- Directions for this task: Verbatim copy without images: return all of the data as it stands.

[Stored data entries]
---
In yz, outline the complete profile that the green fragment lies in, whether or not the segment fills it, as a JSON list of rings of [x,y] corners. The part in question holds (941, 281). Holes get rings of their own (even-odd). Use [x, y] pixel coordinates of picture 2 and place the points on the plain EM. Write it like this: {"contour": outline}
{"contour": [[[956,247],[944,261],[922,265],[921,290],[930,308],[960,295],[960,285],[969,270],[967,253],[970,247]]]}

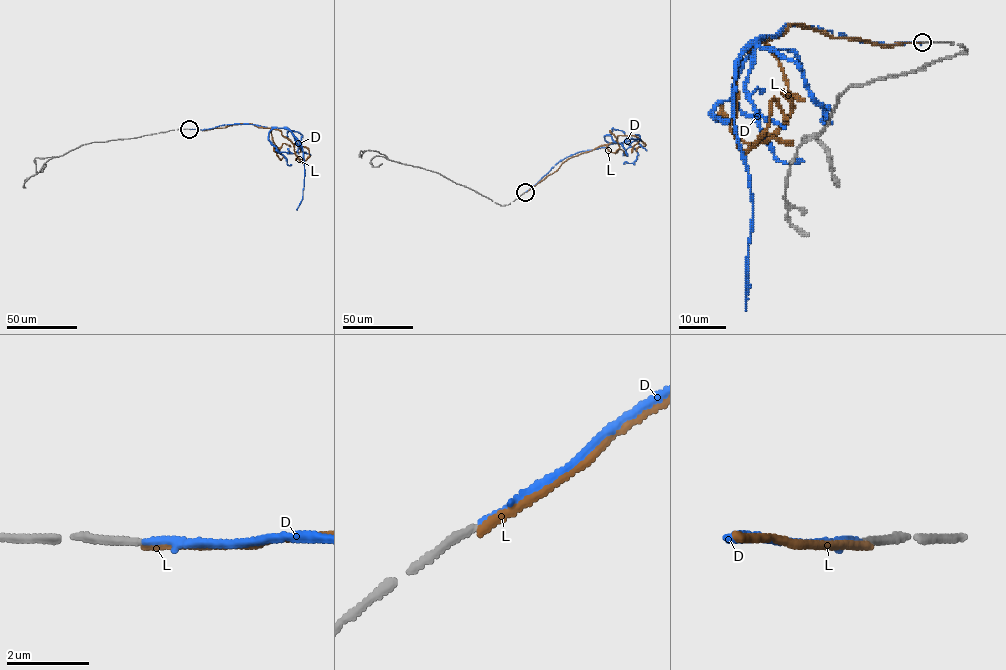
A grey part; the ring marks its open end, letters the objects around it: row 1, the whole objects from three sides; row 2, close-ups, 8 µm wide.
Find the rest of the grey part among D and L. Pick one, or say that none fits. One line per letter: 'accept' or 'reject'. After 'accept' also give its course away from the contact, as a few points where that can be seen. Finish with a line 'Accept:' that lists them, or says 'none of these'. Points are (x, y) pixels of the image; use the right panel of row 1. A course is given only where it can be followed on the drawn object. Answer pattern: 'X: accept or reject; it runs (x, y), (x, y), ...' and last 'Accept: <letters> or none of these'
D: accept; it runs (922, 43), (869, 43), (787, 25), (774, 37), (754, 41), (740, 57), (733, 115), (752, 218), (745, 311)
L: reject
Accept: D

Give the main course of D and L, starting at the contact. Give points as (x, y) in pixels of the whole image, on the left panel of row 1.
D: (189, 129), (232, 124), (288, 129), (302, 147), (304, 159), (302, 199), (296, 210)
L: (189, 129), (243, 123), (271, 128), (292, 143), (300, 161), (309, 155), (306, 147), (302, 146), (300, 152)

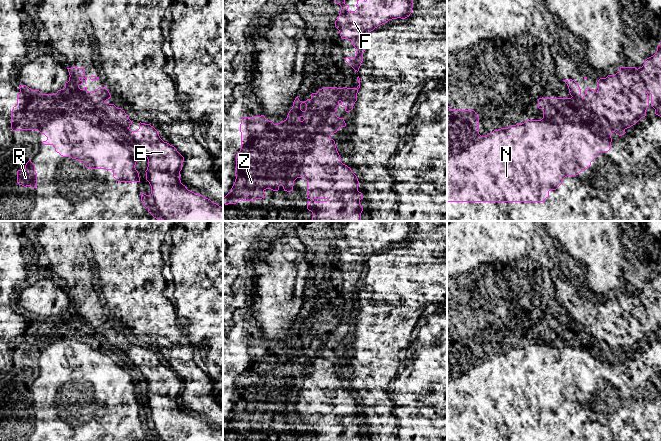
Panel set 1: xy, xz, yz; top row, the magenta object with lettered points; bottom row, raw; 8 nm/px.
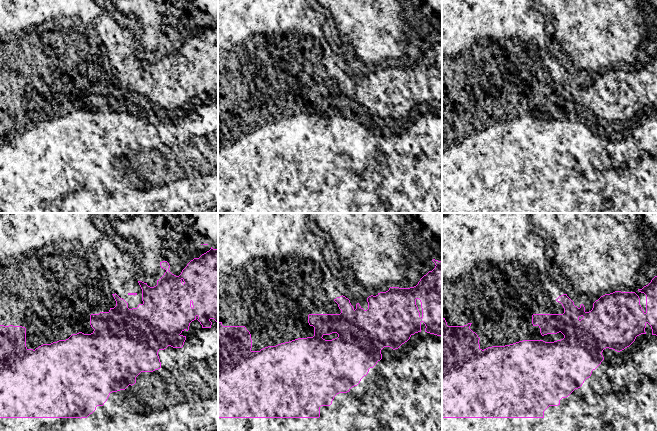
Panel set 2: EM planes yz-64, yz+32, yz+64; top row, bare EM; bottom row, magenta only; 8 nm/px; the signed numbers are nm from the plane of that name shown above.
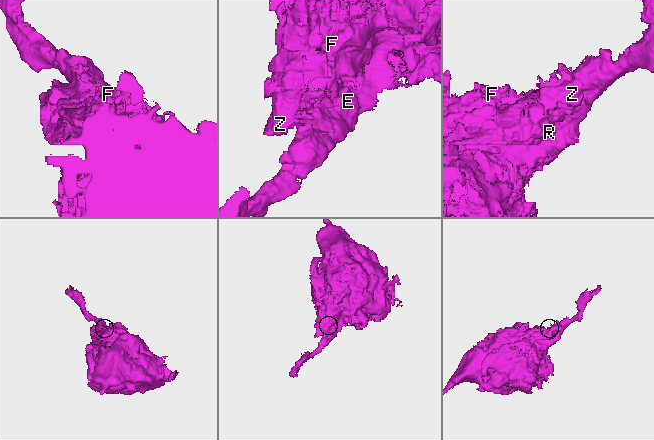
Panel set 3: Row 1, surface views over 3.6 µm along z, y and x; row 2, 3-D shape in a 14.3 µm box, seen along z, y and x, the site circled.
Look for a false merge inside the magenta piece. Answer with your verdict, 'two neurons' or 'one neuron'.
one neuron

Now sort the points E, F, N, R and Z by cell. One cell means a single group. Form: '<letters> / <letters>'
E F N R Z

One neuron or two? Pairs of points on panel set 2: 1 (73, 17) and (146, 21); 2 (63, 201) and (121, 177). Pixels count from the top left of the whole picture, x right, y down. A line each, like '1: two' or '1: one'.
1: two
2: two

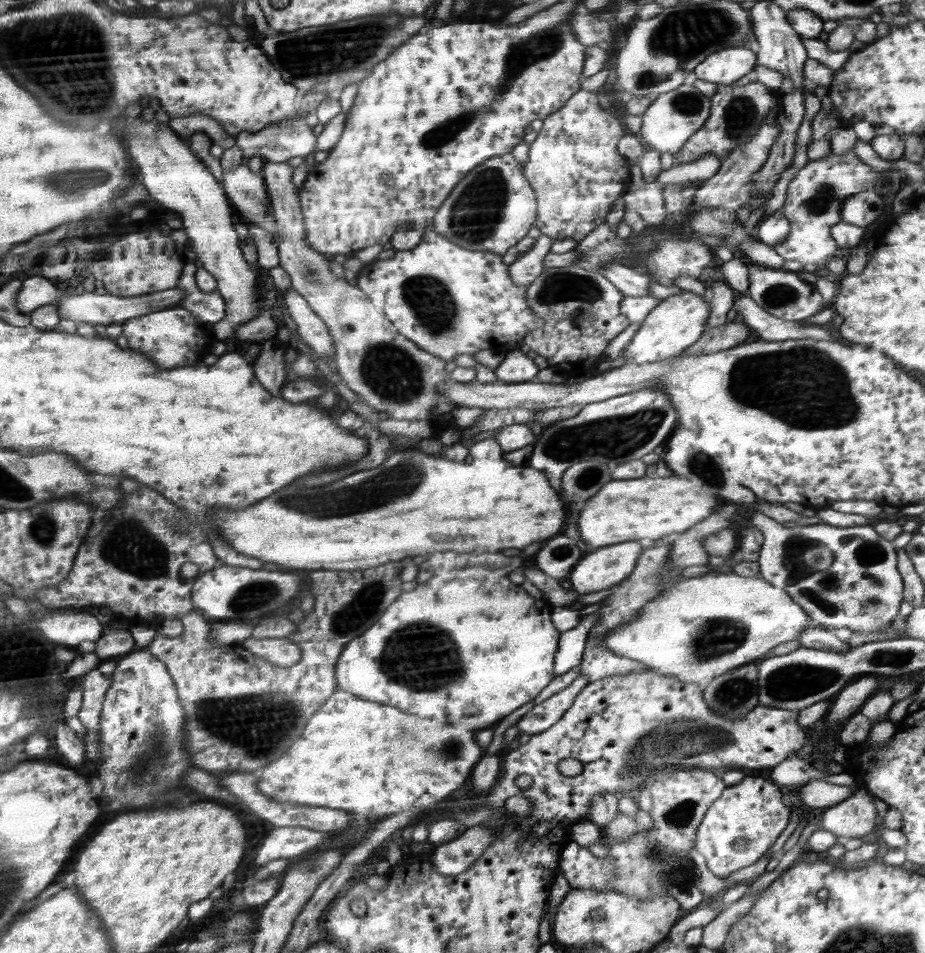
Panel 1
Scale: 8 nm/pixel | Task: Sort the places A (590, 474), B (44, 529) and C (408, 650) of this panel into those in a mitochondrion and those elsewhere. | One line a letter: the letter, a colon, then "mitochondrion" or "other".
A: mitochondrion
B: mitochondrion
C: mitochondrion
---
- Response:
In yz, outline the complete profile that the green fragment lies in, whether or not the segment fills it, as a JSON list of rings of [x,y] corners. The part in question holds (941, 281). Holes get rings of their own (even-odd). Use [x, y] pixel coordinates of picture 2 and place the points on the plain EM. Write it like this: {"contour": outline}
{"contour": [[[956,247],[944,261],[922,265],[921,290],[930,308],[960,295],[960,285],[969,270],[967,253],[970,247]]]}

A grey part; the ring marks its open end, letters the objects around it: row 1, the whole objects from three sides; row 2, close-ups, 8 µm wide.
Find the rest of the grey part among D and L. Pick one, or say that none fits. One line per letter: 'accept' or 'reject'. After 'accept' also give its course away from the contact, as a few points where that can be seen. Finish with a line 'Accept:' that lists them, or says 'none of these'. Points are (x, y) pixels of the image; use the right panel of row 1. A course is given only where it can be followed on the drawn object. Answer pattern: 'X: accept or reject; it runs (x, y), (x, y), ...' and last 'Accept: <letters> or none of these'
D: accept; it runs (922, 43), (869, 43), (787, 25), (774, 37), (754, 41), (740, 57), (733, 115), (752, 218), (745, 311)
L: reject
Accept: D

Give the main course of D and L, starting at the contact. Give points as (x, y) in pixels of the whole image, on the left panel of row 1.
D: (189, 129), (232, 124), (288, 129), (302, 147), (304, 159), (302, 199), (296, 210)
L: (189, 129), (243, 123), (271, 128), (292, 143), (300, 161), (309, 155), (306, 147), (302, 146), (300, 152)

Panel set 1: xy, xz, yz; top row, the magenta object with lettered points; bottom row, raw; 8 nm/px.
Panel set 2: EM planes yz-64, yz+32, yz+64; top row, bare EM; bottom row, magenta only; 8 nm/px; the signed numbers are nm from the plane of that name shown above.
Panel set 3: Row 1, surface views over 3.6 µm along z, y and x; row 2, 3-D shape in a 14.3 µm box, seen along z, y and x, the site circled.
Look for a false merge inside the magenta piece. Answer with your verdict, 'two neurons' or 'one neuron'.
one neuron

Now sort the points E, F, N, R and Z by cell. One cell means a single group. Form: '<letters> / <letters>'
E F N R Z

One neuron or two? Pairs of points on panel set 2: 1 (73, 17) and (146, 21); 2 (63, 201) and (121, 177). Pixels count from the top left of the whole picture, x right, y down. A line each, like '1: two' or '1: one'.
1: two
2: two

Panel 1
Scale: 8 nm/pixel | Task: Sort the places A (590, 474), B (44, 529) and C (408, 650) of this panel into those in a mitochondrion and those elsewhere. | One line a letter: the letter, a colon, then "mitochondrion" or "other".
A: mitochondrion
B: mitochondrion
C: mitochondrion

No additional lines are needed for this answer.